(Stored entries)
***

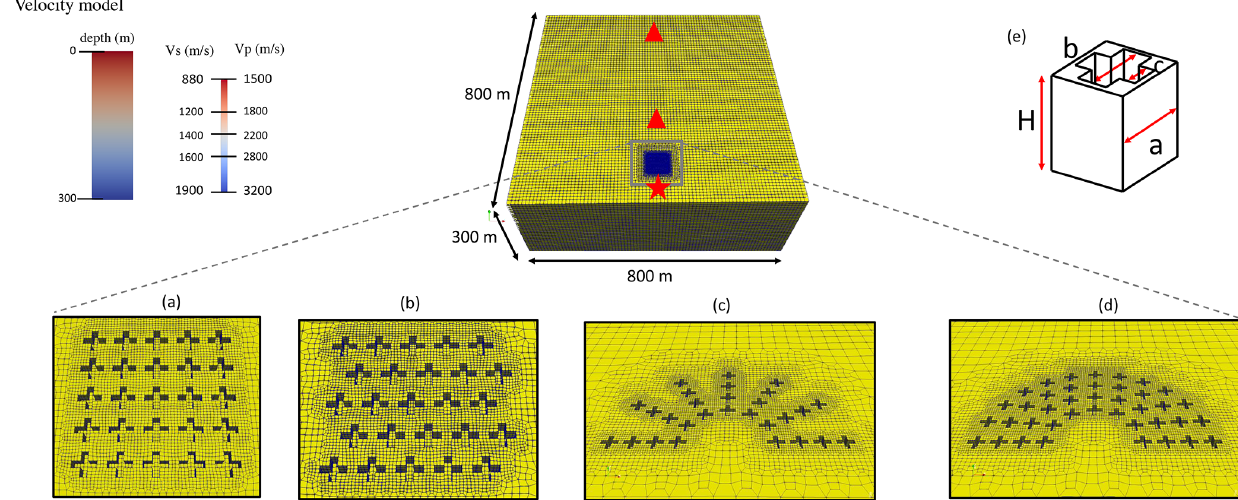
Figure 1. Mesh examples of the cross-shaped cavities used for the different numerical simulations. The red star indicates the place of the WT and the red triangles the places of the seismic stations. Note that we also considered seismic stations towards the sides of the box. (a) Grid of 5 × 5 cavities distributed in an area of 50 × 50m 2 . (b) Same as (a) but with two shifted lines of cavities. (c, d) Cross-shaped cavities arranged in a half-circular arrangement. (e) Unit cell detailing the dimensions of the cell, a , b and c and depth H .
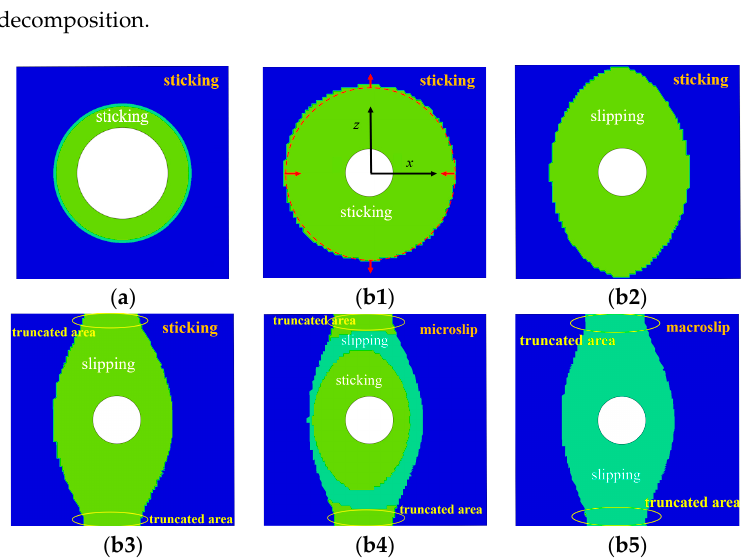
Figure 19. Force decomposition. T = 489.332 N, the contact boundary was truncated by the plate boundary in the z -direction. When 228.55 N ≤ T ≤ 489.332 N, the contact condition was sticking, and the mapping was mixed-mode loading, as shown in Figure 20a. The result indicates that that the force sustained by the Jenkins element was smaller than the minimum critical slip force ( k t u < f ∗ ). min boundary shrank in the x -direction and stretched in the z -direction, as shown in Figure 20b1–b3. When 228.55 N T =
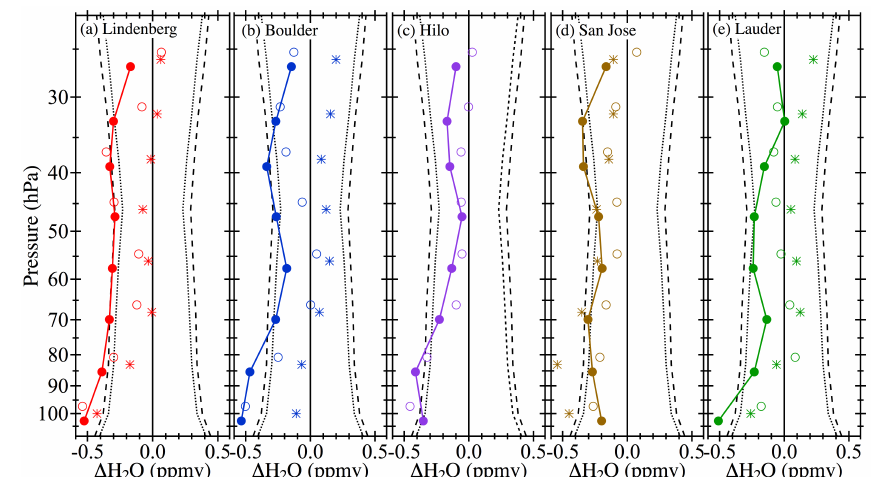
Figure 5. FP–MLS v3.3 differences at the starting points (open circles), changepoints (asterisks) and ending points (filled circles) of the time series as defined by piecewise continuous linear fits. Colored vertical curves join the ending points to serve as visual guides. Black vertical curves depict the combined accuracy estimates for FP and MLS measurements of stratospheric water vapor based on FP accuracy values of 3% (dotted) and 5% (dashed). Note that many of the ending point values lie near or outside the combined accuracy estimates. For Hilo only the starting and ending point differences are presented because no significant changepoints were detected in the shorter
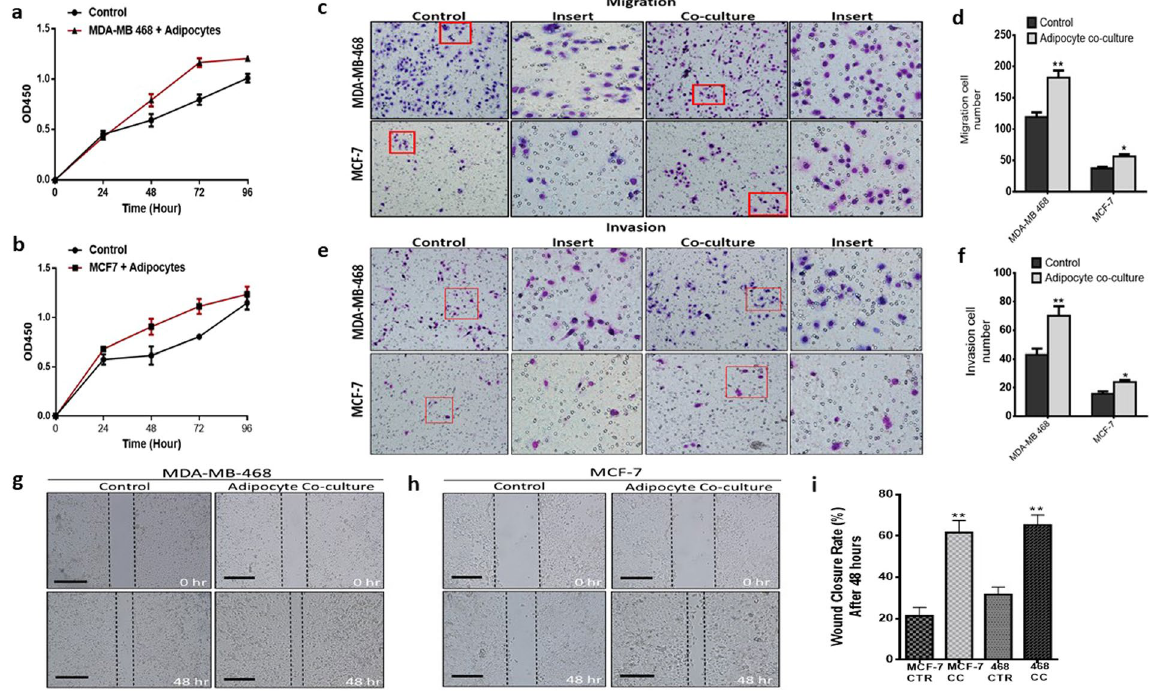
Figure 2. Human adipocytes enhances the aggressive characteristics of breast cancer. ( a,b ) Proliferation capabilities of co-cultured breast cancer cells assessed with the CCK-8 assay, compared with control cells (A: MDA-MB-468 and B: MCF-7). ( c ) Migration rate was examined using the transwell insert without matrigel. ( d ) Quantification of migration capabilities ability of MDA-MB-468 and MCF-7 breast cancer cells. ( e ) Invasion rate was examined using the transwell insert with matrigel. ( f ) Quantification of invasion capabilities ability of MDA-MB-468 and MCF-7 breast cancer cells. ( g,h,i ) Representative images of wound healing assay. Breast cancer cell motility accessed by a wound healing assay after 48 hours (magnification, x100), MDA-MB-468 and MCF-7 co-cultured breast cancer cells had a higher motility rates. All results are representative of 3 independent experiments. (Data indicate mean ± SD; *** p < 0.001; ** p < 0.01; * p <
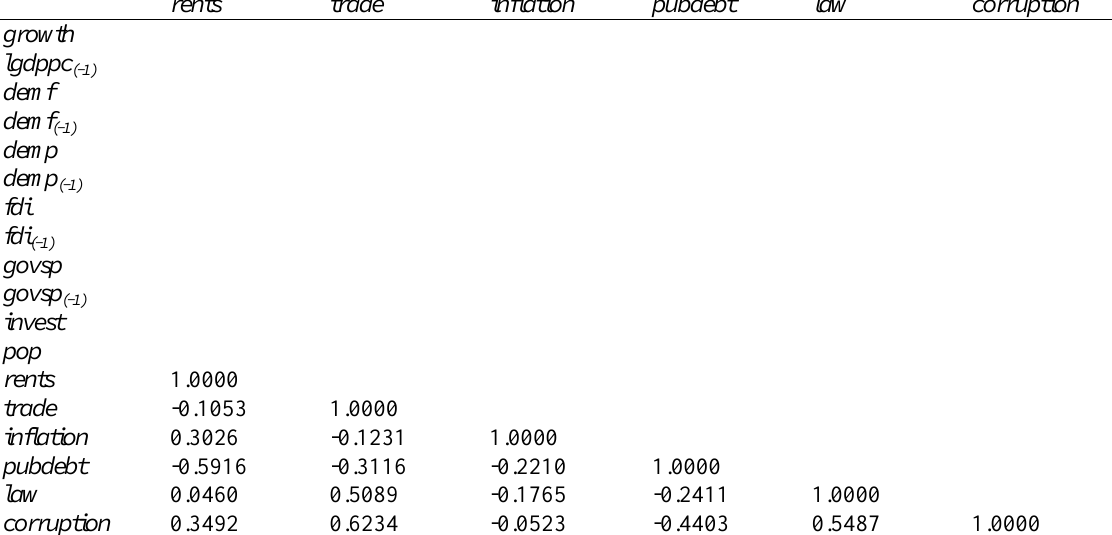
Table A.3: Correlation matrix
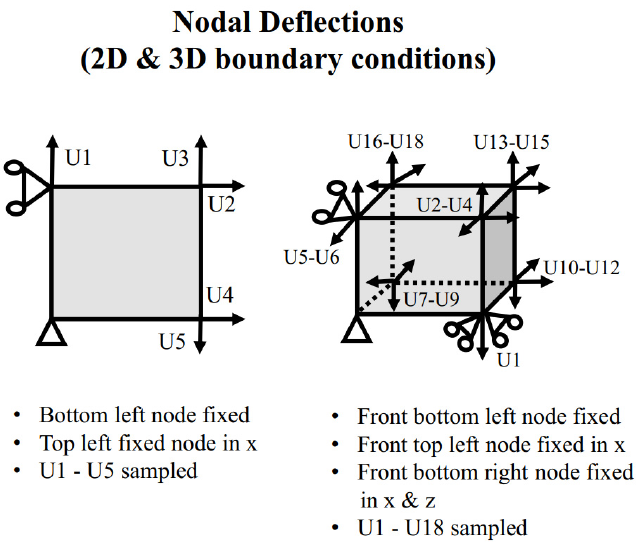
Figure 4. Description of nodal deflection of 2D and 3D objects [19].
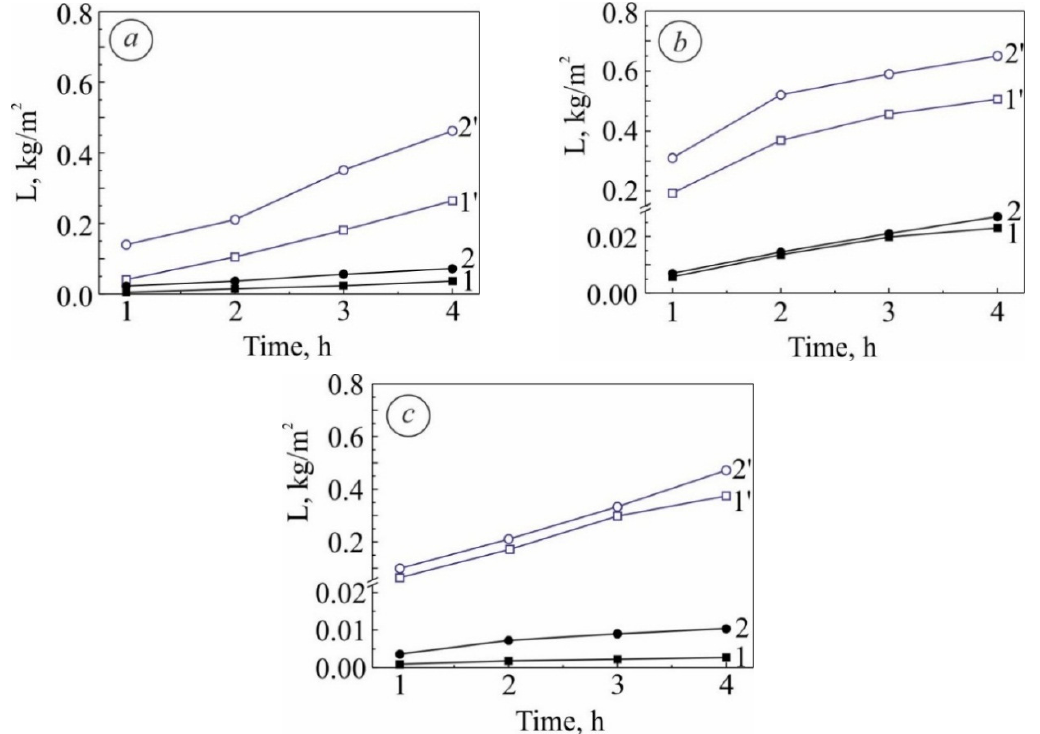
Figure 13. Cumulative wear mass loss for friction couples “AISI 304 steel (curves 1, 2)—counterbody (curves 1 / , 2 / )” at a contact pressure of 0.29 MPa (curves 1, 1 / ) and 0.42 MPa (curves 2, 2 / ) in the ( a ) initial state, and after laser alloying with a plaster of ( b ) 85Nb + 15% liquid glass, and ( c ) 15Fe + 30Ni + 20B + 10Si + 25% liquid glass.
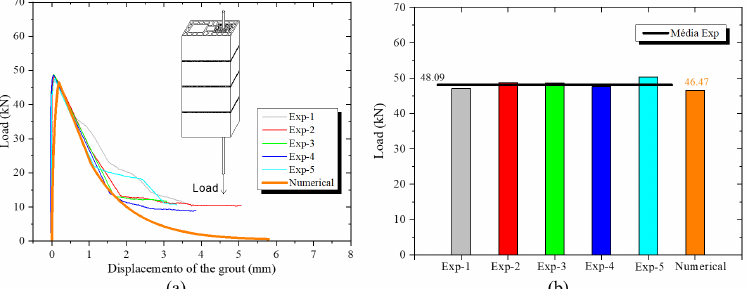
Figure 12. Validation of numerical results of the ClG14S12 series of pull-out tests: (a) force vs displacement diagrams and (b) mean maximum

***

> Instructions for the task: Each entry must be set down word for word; no image may be carried over.

> Task solution:
Figure 1. Mesh examples of the cross-shaped cavities used for the different numerical simulations. The red star indicates the place of the WT and the red triangles the places of the seismic stations. Note that we also considered seismic stations towards the sides of the box. (a) Grid of 5 × 5 cavities distributed in an area of 50 × 50m 2 . (b) Same as (a) but with two shifted lines of cavities. (c, d) Cross-shaped cavities arranged in a half-circular arrangement. (e) Unit cell detailing the dimensions of the cell, a , b and c and depth H .
Figure 19. Force decomposition. T = 489.332 N, the contact boundary was truncated by the plate boundary in the z -direction. When 228.55 N ≤ T ≤ 489.332 N, the contact condition was sticking, and the mapping was mixed-mode loading, as shown in Figure 20a. The result indicates that that the force sustained by the Jenkins element was smaller than the minimum critical slip force ( k t u < f ∗ ). min boundary shrank in the x -direction and stretched in the z -direction, as shown in Figure 20b1–b3. When 228.55 N T =
Figure 5. FP–MLS v3.3 differences at the starting points (open circles), changepoints (asterisks) and ending points (filled circles) of the time series as defined by piecewise continuous linear fits. Colored vertical curves join the ending points to serve as visual guides. Black vertical curves depict the combined accuracy estimates for FP and MLS measurements of stratospheric water vapor based on FP accuracy values of 3% (dotted) and 5% (dashed). Note that many of the ending point values lie near or outside the combined accuracy estimates. For Hilo only the starting and ending point differences are presented because no significant changepoints were detected in the shorter
Figure 2. Human adipocytes enhances the aggressive characteristics of breast cancer. ( a,b ) Proliferation capabilities of co-cultured breast cancer cells assessed with the CCK-8 assay, compared with control cells (A: MDA-MB-468 and B: MCF-7). ( c ) Migration rate was examined using the transwell insert without matrigel. ( d ) Quantification of migration capabilities ability of MDA-MB-468 and MCF-7 breast cancer cells. ( e ) Invasion rate was examined using the transwell insert with matrigel. ( f ) Quantification of invasion capabilities ability of MDA-MB-468 and MCF-7 breast cancer cells. ( g,h,i ) Representative images of wound healing assay. Breast cancer cell motility accessed by a wound healing assay after 48 hours (magnification, x100), MDA-MB-468 and MCF-7 co-cultured breast cancer cells had a higher motility rates. All results are representative of 3 independent experiments. (Data indicate mean ± SD; *** p < 0.001; ** p < 0.01; * p <
Table A.3: Correlation matrix
Figure 4. Description of nodal deflection of 2D and 3D objects [19].
Figure 13. Cumulative wear mass loss for friction couples “AISI 304 steel (curves 1, 2)—counterbody (curves 1 / , 2 / )” at a contact pressure of 0.29 MPa (curves 1, 1 / ) and 0.42 MPa (curves 2, 2 / ) in the ( a ) initial state, and after laser alloying with a plaster of ( b ) 85Nb + 15% liquid glass, and ( c ) 15Fe + 30Ni + 20B + 10Si + 25% liquid glass.
Figure 12. Validation of numerical results of the ClG14S12 series of pull-out tests: (a) force vs displacement diagrams and (b) mean maximum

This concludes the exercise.